> **REQUIRED WORK**
Retrieve each line that contains the word "linecap" from the entries below.

*** LISTED RECORDS ***

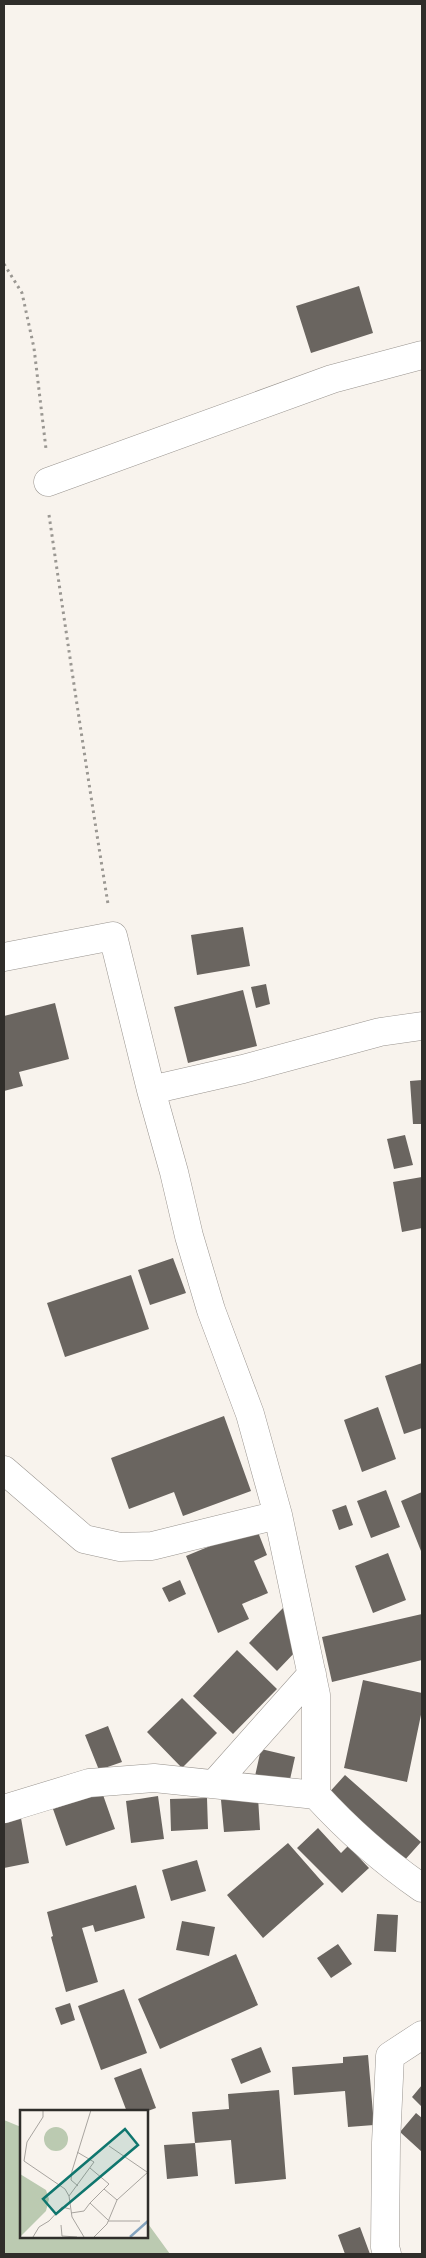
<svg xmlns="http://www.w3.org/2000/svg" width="426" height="2258" font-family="Lato,sans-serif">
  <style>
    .green { fill: #bbcab1 }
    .building { fill: #6a6560 }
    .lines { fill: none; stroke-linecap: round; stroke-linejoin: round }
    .street-casing { stroke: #99948f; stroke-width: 29 }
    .path { stroke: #9a9792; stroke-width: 3; stroke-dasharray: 2.5 4; stroke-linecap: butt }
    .street { stroke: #fff; stroke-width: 28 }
    .inset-river { fill: none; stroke: #84a4bf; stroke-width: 2.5 }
    .inset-road { fill: none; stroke: #a8a49f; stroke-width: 1 }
    .view { fill: #0f766e; fill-opacity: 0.15; stroke: #0f766e; stroke-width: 2.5 }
    .inset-edge { fill: none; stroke: #2f2d2a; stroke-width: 2.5 }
  </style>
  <rect width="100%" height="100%" fill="#f8f3ed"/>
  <!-- green -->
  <path class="green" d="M4,2120l17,7v110h125v-16l24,33h-166z"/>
  <!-- building -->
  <path class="building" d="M359,286l14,47 -62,20 -15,-47z
    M243,927l7,39 -53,9 -6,-40z
    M266,984l4,20 -14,4 -5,-21z
    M243,990l14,56 -69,17 -14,-56z
    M55,1003l14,56 -50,13 4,14 -19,5v-75z
    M422,1080v44h-9l-3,-43z
    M405,1135l8,30 -19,4 -7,-30z
    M422,1177v51l-20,4 -9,-50z
    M173,1258l13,35 -36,12 -12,-35z
    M131,1275l18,54 -84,28 -18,-54z
    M422,1363v65l-18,6 -19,-58z
    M378,1407l18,52 -34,13 -18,-52z
    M224,1416l27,75 -68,25 -9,-24 -45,17 -18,-51z
    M386,1490l14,37 -29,11 -14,-37z
    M422,1492v58l-1,1 -20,-50z
    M346,1505l7,20 -14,5 -7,-20z
    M256,1527l11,28 -13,6 14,32 -26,11 7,15 -31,14 -32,-77z
    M388,1553l18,47 -33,13 -18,-47z
    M180,1580l6,14 -17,8 -7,-14z
    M283,1608l15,41 -21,22 -28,-28z
    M422,1614v46l-90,22 -10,-45z
    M237,1650l40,39 -44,45 -40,-38z
    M363,1680l59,13v17l-15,72 -63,-14z
    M182,1698l35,35 -35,35 -35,-36z
    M108,1726l14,36 -23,8 -14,-35z
    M261,1749l34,8 -6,27 -34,-8z
    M345,1775l76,67 -18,20 -77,-66z
    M102,1792l13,37 -49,17 -13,-37z
    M158,1796l6,43 -33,4 -5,-42z
    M258,1797l2,33 -36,2 -3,-32z
    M207,1798l1,31 -37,2 -1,-32z
    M21,1818l8,45 -25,5v-47z
    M318,1828l23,25 7,-7 21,22 -27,25 -45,-45z
    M288,1843l36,41 -61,54 -36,-43z
    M197,1860l9,31 -35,10 -9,-31z
    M136,1885l9,33 -50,14 -2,-7 -11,3 16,54 -32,10 -15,-55 2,-1 -6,-24z
    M377,1914l21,1 -2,37 -22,-1z
    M182,1921l33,6 -6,29 -33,-6z
    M338,1944l14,20 -21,14 -14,-20z
    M236,1954l22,51 -98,44 -22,-50z
    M124,1989l23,64 -46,17 -23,-64z
    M70,2003l5,17 -14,5 -6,-17z
    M261,2047l10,25 -30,12 -10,-25z
    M368,2055l6,70 -26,2 -3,-36 -51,4 -2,-28 51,-4v-6z
    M141,2068l15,40 -11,4h-18l-13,-34z
    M422,2085v22l-10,-10z
    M279,2090l7,89 -51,5 -4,-44 -36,3 -3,-31 37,-3 -1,-15z
    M416,2113l6,5v34l-22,-20z
    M195,2143l3,33 -31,3 -3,-34z
    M360,2227l10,27h-25l-7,-19z"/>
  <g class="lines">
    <defs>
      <path id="street" d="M48,482l284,-103 90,-24
        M4,957l109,-21 38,154 23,82 15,64 22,74 39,104 28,101 38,180v100
        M151,1090l92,-21 137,-37 42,-6
        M4,1470l80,69 36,8 32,-1 126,-31
        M215,1783l97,-109
        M4,1809l85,-26 65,-5 162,17c32,35 67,66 106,93
        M387,2254l-2,-7 1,-104 4,-87 32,-21"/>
    </defs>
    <!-- street casing -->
    <use href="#street" class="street-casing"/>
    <!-- path -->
    <path class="path" d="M4,264l18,29 12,55 12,101
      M49,515c19,130 38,259 59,389"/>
    <!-- street -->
    <use href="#street" class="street"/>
  </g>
  <!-- overview -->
  <g transform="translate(20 2110)">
    <rect width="128" height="128" fill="#f8f3ed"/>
    <path d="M24 29a12 12 0 1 1 24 0a12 12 0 1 1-24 0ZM0,64l26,16 3,9 -3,12 -26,26z" fill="#bbcab1"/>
    <path class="inset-river" d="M110,127l18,-16"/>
    <path class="inset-road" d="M23,0v7l-16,25 -3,19 41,28 4,7 3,21 12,20M89,36l38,26M70,58l19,16 -19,19M58,76l-7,-6 1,-9 19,-61M84,79l13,11M49,86l25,-34 -17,-10M51,103l13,-2 6,-8 18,17M88,111h32M41,115l1,11 15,1M13,127l6,-10 10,-6 13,-14 8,2M74,127l13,-13 10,-24 31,-28"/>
    <path class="view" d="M105,19l13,16 -82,69 -13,-15z"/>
    <rect width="128" height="128" class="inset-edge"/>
  </g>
  <!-- border -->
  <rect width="426" height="2258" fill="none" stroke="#2f2d2a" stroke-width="10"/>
</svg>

*** End of LISTED RECORDS ***

> **ANSWER TO THIS PROBLEM**
    .lines { fill: none; stroke-linecap: round; stroke-linejoin: round }
    .path { stroke: #9a9792; stroke-width: 3; stroke-dasharray: 2.5 4; stroke-linecap: butt }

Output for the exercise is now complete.